An experimental vaginal gel has yielded promising results in preventing HIV infection in women, according to clinical trials conducted in Africa and the United States, the US National Institutes of Health said Monday.
The microbicide PRO 2000 made by Lexington, Massachusetts-based Indevus Pharmaceuticals, Inc., proved safe and 30 percent effective in preventing AIDS infection, the NIH said.
Thirty-three percent effectiveness would have been considered statistically significant, it added.
"Although more data are needed to conclusively determine whether PRO 2000 protects women from HIV infection, the results of this study are encouraging," said National Institute of Allergy and Infectious Diseases (NIAID) director Anthony Fauci in a statement.

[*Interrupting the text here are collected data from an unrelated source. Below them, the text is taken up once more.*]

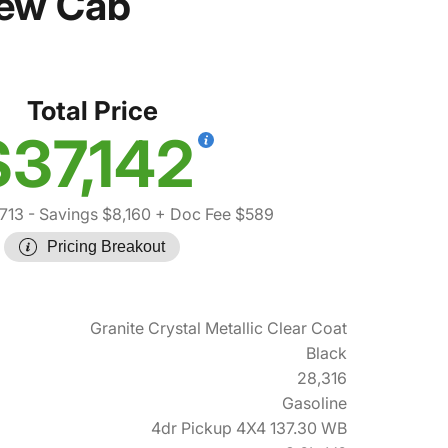
rew Cab
Total Price
$37,142
713
- Savings $8,160
+ Doc Fee $589
Pricing Breakout
Granite Crystal Metallic Clear Coat
Black
28,316
Gasoline
4dr Pickup 4X4 137.30 WB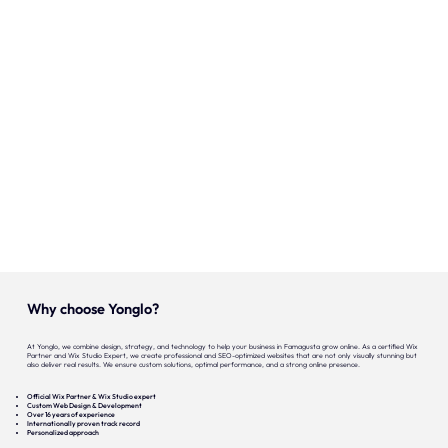
Onze expertise
Vacatures
Contact
Portfolio
Websites
Projecten
Why choose Yonglo?
At Yonglo, we combine design, strategy, and technology to help your business in Famagusta grow online. As a certified Wix
Partner and Wix Studio Expert, we create professional and SEO-optimized websites that are not only visually stunning but
also deliver real results. We ensure custom solutions, optimal performance, and a strong online presence.
Official Wix Partner & Wix Studio expert
Custom Web Design & Development
Over 16 years of experience
Internationally proven track record
Personalized approach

The NIH's first large clinical study of a microbicide, involving more than 3,099 women in six African cities and one in the United States, was the first to suggest that a microbicide gel applied topically to the vagina or rectum may prevent male-to-female sexual transmission of HIV infection, the institutes said.
The results of the clinical trials were presented Monday by NIH at the Conference on Retroviruses and Opportunistic Infections in Montreal, Canada, the NIH said. NIAID is part of the NIH.

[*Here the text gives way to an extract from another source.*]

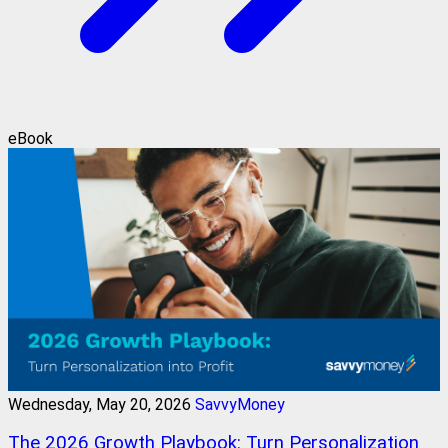
eBook
Wednesday, May 20, 2026
SavvyMoney
The 2026 Growth Playbook: Turn Personalization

"An effective microbicide would be a valuable tool that women could use to protect themselves against HIV and one that could substantially reduce the number of new HIV infections worldwide," Fauci said.

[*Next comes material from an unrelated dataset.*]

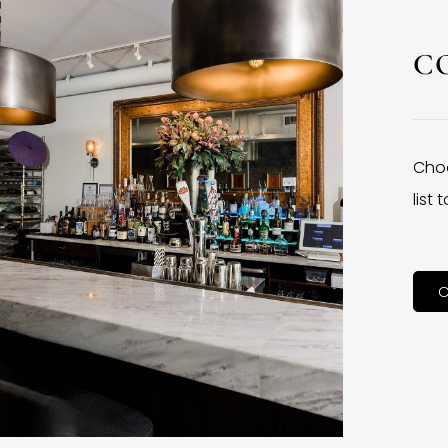
C
Choo
list
C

"The study, while not conclusive, provides a glimmer of hope to millions of women at risk for HIV, especially young women in Africa," said Salim Abdool Karim, lead investigator in the NIH-funded study and researcher from the Center for the AIDS Program of Research in South Africa.
"It provides the first signal that a microbicide gel may be able to protect women from HIV infection," he added.
Women make up 50 percent of all HIV-infected people worldwide, but nearly 60 percent in sub-Saharan Africa, NIH said.